Mark Rylance gives a stunning, nuanced performance in Wolf Hall: The Mirror And The Light
After a 10-year break, the actor is back on our screens playing Thomas Cromwell.
Screenshot: YouTube/BBC
There have been more than 60 monarchs of England and Britain over the past 1,200 years or so, but the one people seem to really care about—at least based on viewing habits and the sheer amount of works about him—is Henry VIII: the glutton, the tyrant, the wife killer. In Wolf Hall: The Mirror And The Light, though, the bloodthirsty king’s story is overshadowed once again by that of his principal councillor, Thomas Cromwell. And it makes for six stunning hours of television.

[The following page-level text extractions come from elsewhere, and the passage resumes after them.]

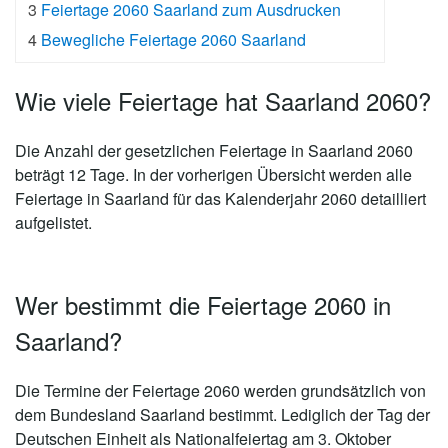
3
Feiertage 2060 Saarland zum Ausdrucken
4
Bewegliche Feiertage 2060 Saarland
Wie viele Feiertage hat Saarland 2060?
Die Anzahl der gesetzlichen
Feiertage in Saarland 2060
beträgt 12 Tage
. In der vorherigen Übersicht werden alle
Feiertage in Saarland für das Kalenderjahr 2060 detailliert
aufgelistet.
Wer bestimmt die Feiertage 2060 in
Saarland?
Die Termine der Feiertage 2060 werden grundsätzlich von
dem Bundesland Saarland bestimmt. Lediglich der Tag der
Deutschen Einheit als Nationalfeiertag am 3. Oktober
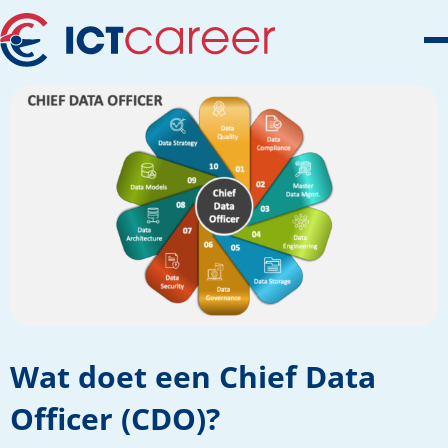
Wat doet een Chief Data
Officer (CDO)?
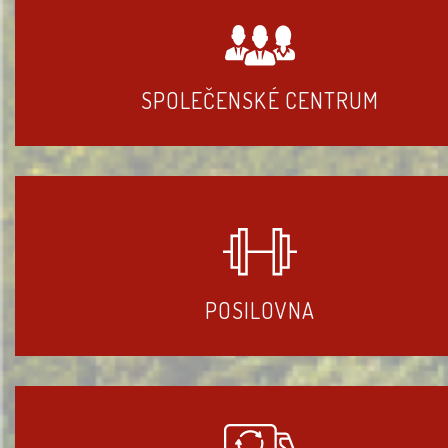
SPOLEČENSKÉ CENTRUM
POSILOVNA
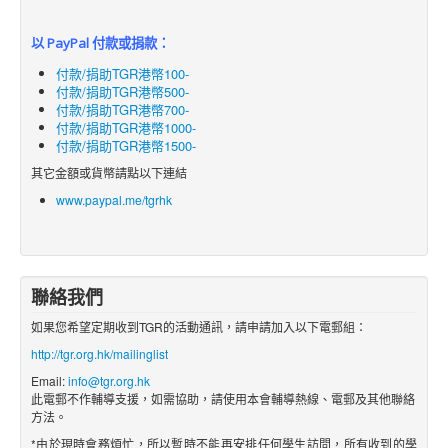
以 PayPal 付款或捐款：
付款/捐助TGR港幣100-
付款/捐助TGR港幣500-
付款/捐助TGR港幣700-
付款/捐助TGR港幣1000-
付款/捐助TGR港幣1500-
其它金額或貨幣請點以下連結
www.paypal.me/tgrhk
聯絡我們
如果您希望定期收到TGR的活動通訊，請申請加入以下電郵組：
http://tgr.org.hk/mailinglist
Email:
info@tgr.org.hk
此電郵不作輔導支援，如需協助，請使用本會輔導熱線、電郵及其他聯絡
方法。
*由於現時會務煩忙，所以暫時不能再安排任何學生訪問，所有收到的學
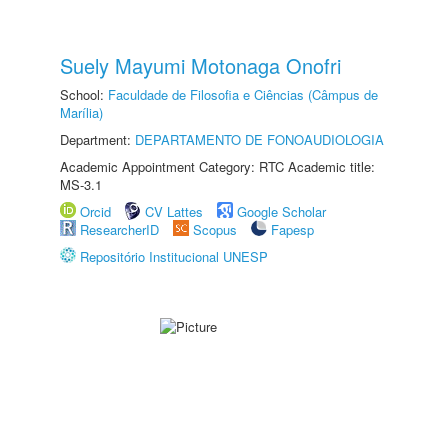
Suely Mayumi Motonaga Onofri
School:
Faculdade de Filosofia e Ciências (Câmpus de
Marília)
Department:
DEPARTAMENTO DE FONOAUDIOLOGIA
Academic Appointment Category: RTC Academic title:
MS-3.1
Orcid
CV Lattes
Google Scholar
ResearcherID
Scopus
Fapesp
Repositório Institucional UNESP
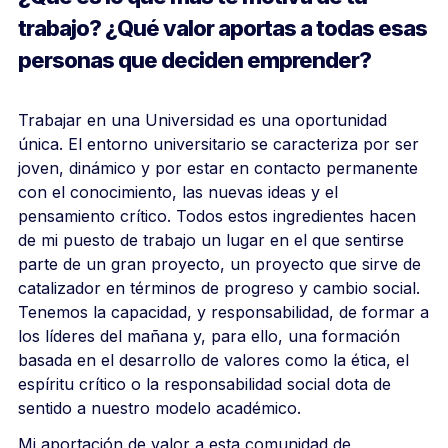
trabajo? ¿Qué valor aportas a todas esas
personas que deciden emprender?
Trabajar en una Universidad es una oportunidad
única. El entorno universitario se caracteriza por ser
joven, dinámico y por estar en contacto permanente
con el conocimiento, las nuevas ideas y el
pensamiento crítico. Todos estos ingredientes hacen
de mi puesto de trabajo un lugar en el que sentirse
parte de un gran proyecto, un proyecto que sirve de
catalizador en términos de progreso y cambio social.
Tenemos la capacidad, y responsabilidad, de formar a
los líderes del mañana y, para ello, una formación
basada en el desarrollo de valores como la ética, el
espíritu crítico o la responsabilidad social dota de
sentido a nuestro modelo académico.
Mi aportación de valor a esta comunidad de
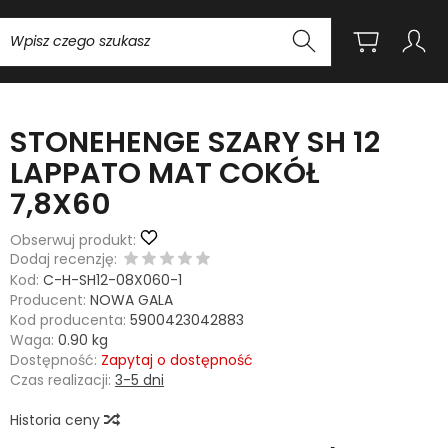
Wyszukaj
STONEHENGE SZARY SH 12
LAPPATO MAT COKÓŁ
7,8X60
Obserwuj produkt:
Dodaj recenzję:
Kod:
C-H-SH12-08X060-1
Producent:
NOWA GALA
Kod producenta:
5900423042883
Waga:
0.90
kg
Dostępność:
Zapytaj o dostępność
Czas realizacji:
3-5 dni
Historia ceny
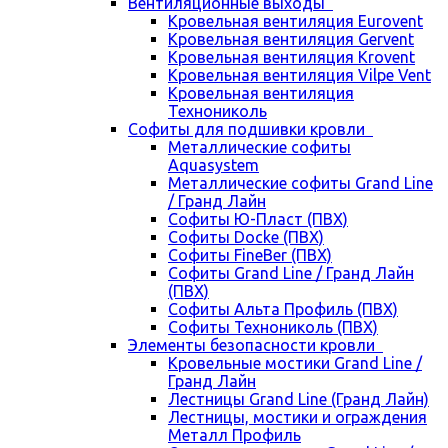
Вентиляционные выходы
Кровельная вентиляция Eurovent
Кровельная вентиляция Gervent
Кровельная вентиляция Krovent
Кровельная вентиляция Vilpe Vent
Кровельная вентиляция
Технониколь
Cофиты для подшивки кровли
Металлические софиты
Aquasystem
Металлические софиты Grand Line
/ Гранд Лайн
Софиты Ю-Пласт (ПВХ)
Софиты Docke (ПВХ)
Софиты FineBer (ПВХ)
Софиты Grand Line / Гранд Лайн
(ПВХ)
Софиты Альта Профиль (ПВХ)
Софиты Технониколь (ПВХ)
Элементы безопасности кровли
Кровельные мостики Grand Line /
Гранд Лайн
Лестницы Grand Line (Гранд Лайн)
Лестницы, мостики и ограждения
Металл Профиль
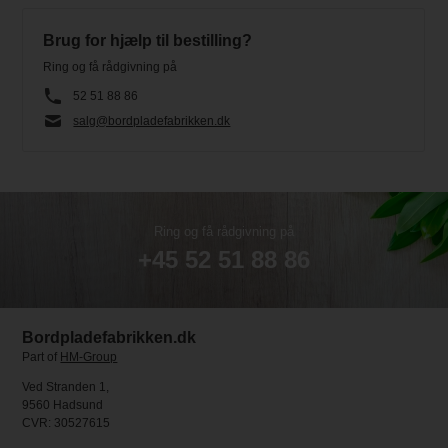
Brug for hjælp til bestilling?
Ring og få rådgivning på
52 51 88 86
salg@bordpladefabrikken.dk
Ring og få rådgivning på
+45 52 51 88 86
Bordpladefabrikken.dk
Part of
HM-Group
Ved Stranden 1,
9560 Hadsund
CVR: 30527615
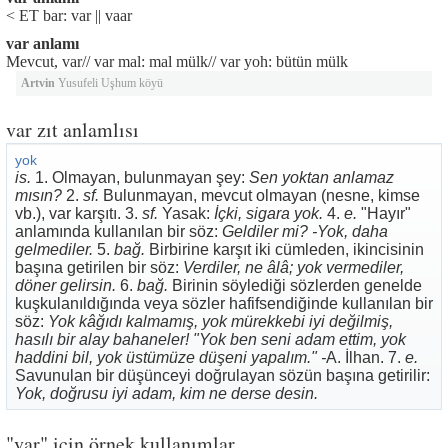
< ET bar: var || vaar
var anlamı
Mevcut, var// var mal: mal mülk// var yoh: bütün mülk
Artvin
Yusufeli Uşhum köyü
var zıt anlamlısı
yok
is.
1. Olmayan, bulunmayan şey:
Sen yoktan anlamaz
mısın?
2.
sf.
Bulunmayan, mevcut olmayan (nesne, kimse
vb.), var karşıtı. 3.
sf.
Yasak:
İçki, sigara yok.
4.
e.
"Hayır"
anlamında kullanılan bir söz:
Geldiler mi? -Yok, daha
gelmediler.
5.
bağ.
Birbirine karşıt iki cümleden, ikincisinin
başına getirilen bir söz:
Verdiler, ne âlâ; yok vermediler,
döner gelirsin.
6.
bağ.
Birinin söylediği sözlerden genelde
kuşkulanıldığında veya sözler hafifsendiğinde kullanılan bir
söz:
Yok kâğıdı kalmamış, yok mürekkebi iyi değilmiş,
hasılı bir alay bahaneler! "Yok ben seni adam ettim, yok
haddini bil, yok üstümüze düşeni yapalım." -
A. İlhan. 7.
e.
Savunulan bir düşünceyi doğrulayan sözün başına getirilir:
Yok, doğrusu iyi adam, kim ne derse desin.
"var" için örnek kullanımlar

A decade ago, critics and audiences alike fell hard for the Machiavellian masterpiece that was Wolf Hall. It carefully brought the first two tomes in Hilary Mantel’s award-winning trilogy to life in sumptuous detail, with the psychological and political thriller ending with the public execution of Claire Foy’s Anne Boleyn. Despite dropping so many years later, this second—and final—season (which aired on BBC One at the end of 2024) picks up immediately where things left off. Indeed, the late queen’s blood is still being sluiced from the block as her dangerously fickle husband (played by Damian Lewis) utters his wedding vows for the third time to Kate Phillips’ Jane Seymour.

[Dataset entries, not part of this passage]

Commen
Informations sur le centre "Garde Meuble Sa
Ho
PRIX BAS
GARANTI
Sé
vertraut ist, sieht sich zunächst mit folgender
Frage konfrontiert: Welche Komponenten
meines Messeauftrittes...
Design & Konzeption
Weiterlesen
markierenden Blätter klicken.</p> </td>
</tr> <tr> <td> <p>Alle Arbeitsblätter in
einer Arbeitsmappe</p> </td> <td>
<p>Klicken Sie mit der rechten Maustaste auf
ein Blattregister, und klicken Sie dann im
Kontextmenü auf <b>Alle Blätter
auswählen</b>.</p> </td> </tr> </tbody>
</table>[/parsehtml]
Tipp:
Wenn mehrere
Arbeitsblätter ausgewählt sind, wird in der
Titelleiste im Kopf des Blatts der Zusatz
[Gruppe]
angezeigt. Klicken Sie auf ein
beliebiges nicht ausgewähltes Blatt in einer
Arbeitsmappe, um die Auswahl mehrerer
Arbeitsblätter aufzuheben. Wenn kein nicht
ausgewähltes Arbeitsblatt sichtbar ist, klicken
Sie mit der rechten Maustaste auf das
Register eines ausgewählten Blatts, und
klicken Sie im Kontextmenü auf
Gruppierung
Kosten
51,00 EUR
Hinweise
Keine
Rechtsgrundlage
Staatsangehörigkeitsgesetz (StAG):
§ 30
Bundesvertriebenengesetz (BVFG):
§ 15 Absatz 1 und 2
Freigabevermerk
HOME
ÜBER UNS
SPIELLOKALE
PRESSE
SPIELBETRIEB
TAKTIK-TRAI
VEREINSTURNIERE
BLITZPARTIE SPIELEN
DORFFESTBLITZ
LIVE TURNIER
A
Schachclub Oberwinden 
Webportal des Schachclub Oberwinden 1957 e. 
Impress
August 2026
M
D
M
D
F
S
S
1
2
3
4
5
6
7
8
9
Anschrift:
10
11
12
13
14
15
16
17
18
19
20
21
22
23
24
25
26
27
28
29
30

These scenes of Henry are fleeting, of course, for it is Cromwell (portrayed once again by Mark Rylance) who commands attention and drives the story forward. Now Master Secretary and Lord Privy Seal, he has been richly rewarded for delivering Anne to the Calais swordsman’s blade and thus paving the way for Henry’s third marriage. But all of this power comes at a cost.

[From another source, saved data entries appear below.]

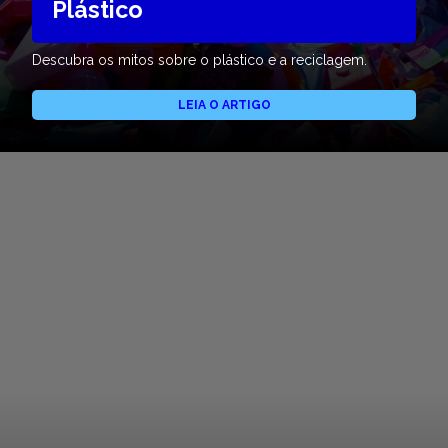
Plástico
Descubra os mitos sobre o plástico e a reciclagem.
LEIA O ARTIGO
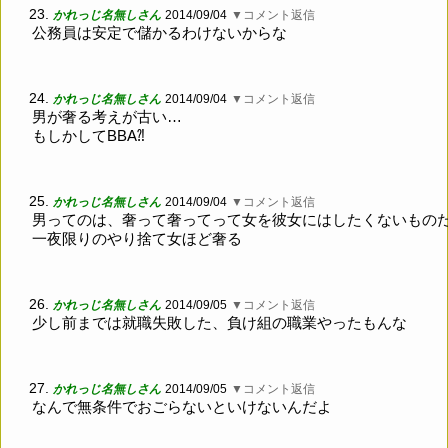
23.
かれっじ名無しさん
2014/09/04
▼コメント返信
公務員は安定で儲かるわけないからな
24.
かれっじ名無しさん
2014/09/04
▼コメント返信
男が奢る考えが古い…
もしかしてBBA⁈
25.
かれっじ名無しさん
2014/09/04
▼コメント返信
男ってのは、奢って奢ってって女を彼女にはしたくないもの
一夜限りのやり捨て女ほど奢る
26.
かれっじ名無しさん
2014/09/05
▼コメント返信
少し前までは就職失敗した、負け組の職業やったもんな
27.
かれっじ名無しさん
2014/09/05
▼コメント返信
なんで無条件でおごらないといけないんだよ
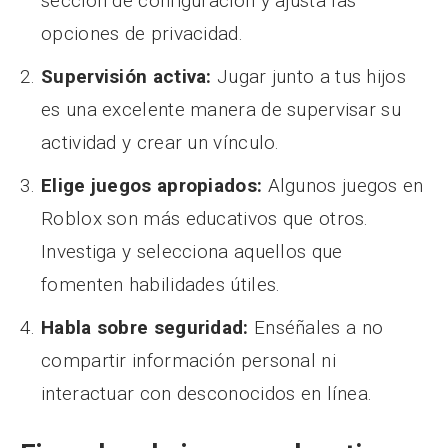
sección de configuración y ajusta las
opciones de privacidad.
Supervisión activa:
Jugar junto a tus hijos
es una excelente manera de supervisar su
actividad y crear un vínculo.
Elige juegos apropiados:
Algunos juegos en
Roblox son más educativos que otros.
Investiga y selecciona aquellos que
fomenten habilidades útiles.
Habla sobre seguridad:
Enséñales a no
compartir información personal ni
interactuar con desconocidos en línea.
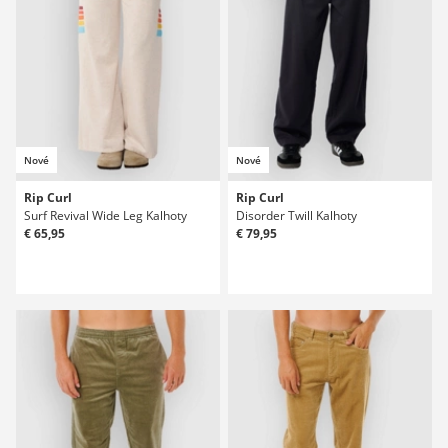
Nové
Nové
Rip Curl
Rip Curl
Surf Revival Wide Leg Kalhoty
Disorder Twill Kalhoty
€ 65,95
€ 79,95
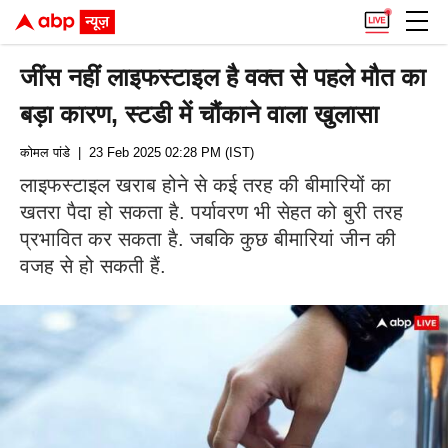
जींस नहीं लाइफस्टाइल है वक्त से पहले मौत का
बड़ा कारण, स्टडी में चौंकाने वाला खुलासा
कोमल पांडे
| 23 Feb 2025 02:28 PM (IST)
लाइफस्टाइल खराब होने से कई तरह की बीमारियों का
खतरा पैदा हो सकता है. पर्यावरण भी सेहत को बुरी तरह
प्रभावित कर सकता है. जबकि कुछ बीमारियां जीन की
वजह से हो सकती हैं.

For starters, he’s constantly being watched by a whole host of influential enemies, including Anne’s uncle, Thomas Howard (Timothy Spall), and the genuinely chilling Plantagenet heiress Margaret Pole (Succession’s Harriet Walter). A wedge has also been driven between Cromwell and his once-loyal ward Rafe Sadler (the eternally youthful Thomas Brodie-Sangster), who can’t help but question the bloody solution to the king’s second marriage. In fact, Cromwell has very few allies on the Privy Council but plenty of rivals, all of whom would love to see him fall so that they might rise up in his place. And, of course, he has his own warped moral compass to contend with, which drives him to “protect” Princess Mary (Lilit Lesser) as he forces her to break with the Catholic church. It compels him, too, to track down the illegitimate daughter of his late mentor, Cardinal Thomas Wolsey (Jonathan Pryce), to look overseas when hunting down a fourth wife for the king, and to push forward with his own controversial agenda for religious reform.